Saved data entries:
━━━━━━
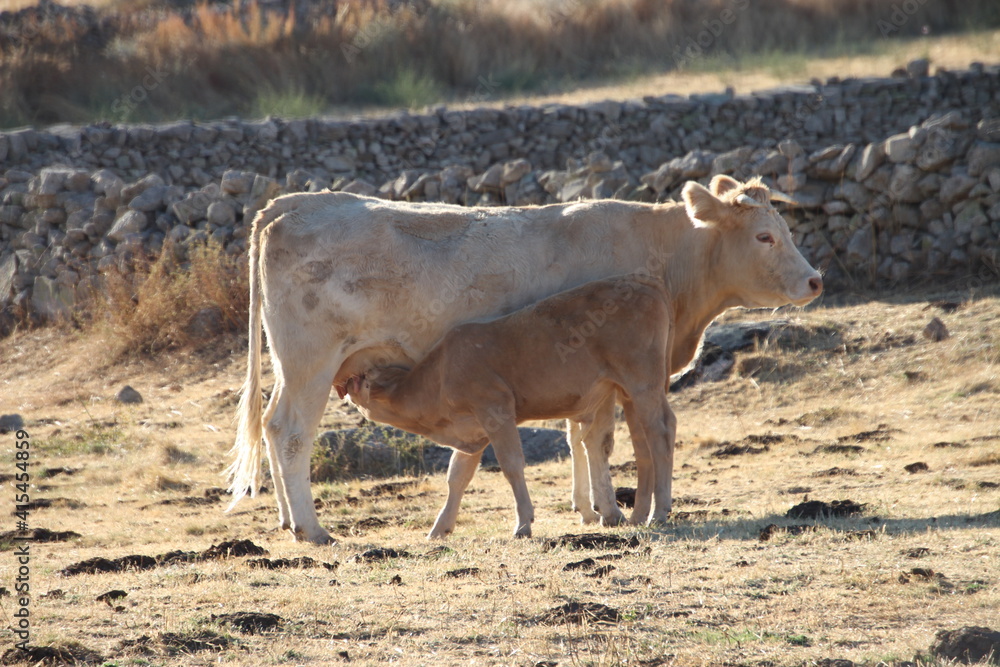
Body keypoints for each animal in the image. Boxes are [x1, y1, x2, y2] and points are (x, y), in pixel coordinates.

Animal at [343, 275, 675, 538]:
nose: (346, 384)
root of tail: (645, 283)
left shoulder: (495, 408)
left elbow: (512, 464)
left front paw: (523, 524)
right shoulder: (473, 431)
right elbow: (457, 476)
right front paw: (440, 528)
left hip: (642, 381)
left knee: (659, 432)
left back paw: (657, 513)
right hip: (632, 388)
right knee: (649, 434)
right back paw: (644, 512)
━━━━━━
#### Exercise prompt
Give again only the lines starting at the one that contains "right shoulder: (473, 431)" and running to the end of the data.

#### Solution to the exercise
right shoulder: (473, 431)
right elbow: (457, 476)
right front paw: (440, 528)
left hip: (642, 381)
left knee: (659, 432)
left back paw: (657, 513)
right hip: (632, 388)
right knee: (649, 434)
right back paw: (644, 512)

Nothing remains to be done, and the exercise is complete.